Data listing:
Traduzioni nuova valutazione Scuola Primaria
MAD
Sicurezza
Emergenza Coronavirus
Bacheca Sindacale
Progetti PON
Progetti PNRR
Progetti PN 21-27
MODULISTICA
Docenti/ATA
...
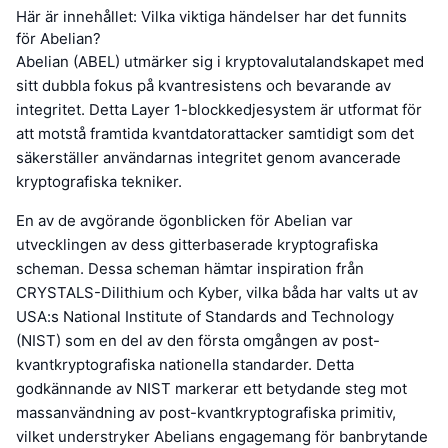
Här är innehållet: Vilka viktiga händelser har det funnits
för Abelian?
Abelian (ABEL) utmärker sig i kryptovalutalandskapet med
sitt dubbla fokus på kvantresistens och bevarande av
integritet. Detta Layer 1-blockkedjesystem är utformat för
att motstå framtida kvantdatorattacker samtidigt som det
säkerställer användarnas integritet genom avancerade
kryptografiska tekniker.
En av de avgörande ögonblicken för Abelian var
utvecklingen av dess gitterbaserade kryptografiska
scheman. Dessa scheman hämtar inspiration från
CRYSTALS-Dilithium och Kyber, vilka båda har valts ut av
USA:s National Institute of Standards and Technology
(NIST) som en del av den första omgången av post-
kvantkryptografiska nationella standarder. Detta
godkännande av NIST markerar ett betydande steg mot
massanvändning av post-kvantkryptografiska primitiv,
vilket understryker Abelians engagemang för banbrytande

Aim of the task: Return exactly the lines above from the line that has "Traduzioni nuova valutazione Scuola Primaria" through the line that has "Docenti/ATA", inclusive, and nothing else.

The completed task:
Traduzioni nuova valutazione Scuola Primaria
MAD
Sicurezza
Emergenza Coronavirus
Bacheca Sindacale
Progetti PON
Progetti PNRR
Progetti PN 21-27
MODULISTICA
Docenti/ATA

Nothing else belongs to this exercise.